Although international enrolments have continued to decline, the University has made good progress with international partnerships and collaborations, including the launch of a new China Learning Centre, a strategic partnership with Cardiff University, and several new partnerships in India and Vietnam. This cements our progress as a global organisation and in developing pathways of future international students when travel allows.
The University’s overall financial result was testament to hard work across the organisation to be fiscally responsible, and achieving close to break even in a year that was predicted to have further deficit in the millions was a very pleasing outcome.

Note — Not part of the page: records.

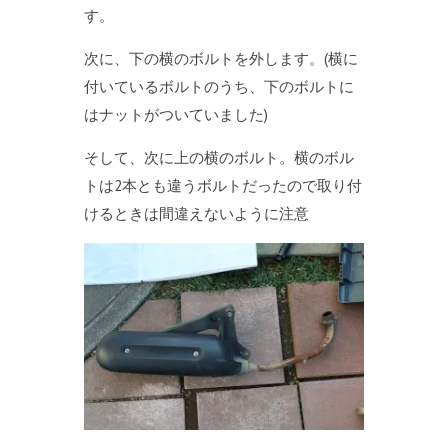
す。
次に、下の横のボルトを外します。(横に
付いているボルトのうち、下のボルトに
はナットがついていました)
そして、次に上の横のボルト。横のボル
トは2本とも違うボルトだったので取り付
けるときは間違えないように注意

This year the University pioneered a number of new academic initiatives, garnering national exposure and positioning the University as offering innovative programmes in areas that are in high demand. These included the launch of the world’s first Bachelor of Climate Change degree, launch of Te Ipu o te Mahara, New Zealand’s first Artificial Intelligence Institute, and Te Raupapa, Waikato Management School’s inaugural economics forum, bringing together economists, business and social leaders, and public sector officials to discuss policy in a post-Covid-19 world.
At the beginning of 2021 the University welcomed its first cohort of Bachelor of Nursing students, following an unprecedented number of applications for the 2021 intake. The strong demand for places was in part recognition of the high quality of the teaching programme and its development jointly with the Waikato DHB. We also launched a new collaboration with Pūhoro Charitable Trust, to inspire more Māori students into science and technology career pathways.

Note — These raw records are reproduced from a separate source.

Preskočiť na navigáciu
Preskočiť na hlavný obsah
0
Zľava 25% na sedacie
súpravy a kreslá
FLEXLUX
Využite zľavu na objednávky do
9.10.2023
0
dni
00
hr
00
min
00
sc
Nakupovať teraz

New leadership appointments included Associate Professor Sandy Morrison, Acting Dean of Te Pua Wānanga ki te Ao - Faulty of Māori and Indigenous Studies, Professor Lynda Johnston in the newly created role of Assistant Vice-Chancellor Sustainability, Professor Craig Cary, who also took up a newly created role of Assistant Vice-Chancellor Performance-Based Research Fund, Professor Karin Bryan who joined as Dean of Graduate Research, and Michelle Blake who joined as University Librarian.
The University of Waikato has managed through another challenging, and at times incredibly disrupting, year with a focus on supporting student learning and student life at the highest level possible under pandemic conditions.
A lot of hard work by our staff has ensured that the quality of teaching and learning at the University has been maintained, and the grades of our students over the past two years reflect continuing high levels of achievement and student success, while also advancing the broader goals of the University.
My thanks to my colleagues on the University Council, to the University leadership team and to all staff members across our organisation for supporting the success of the University and our students.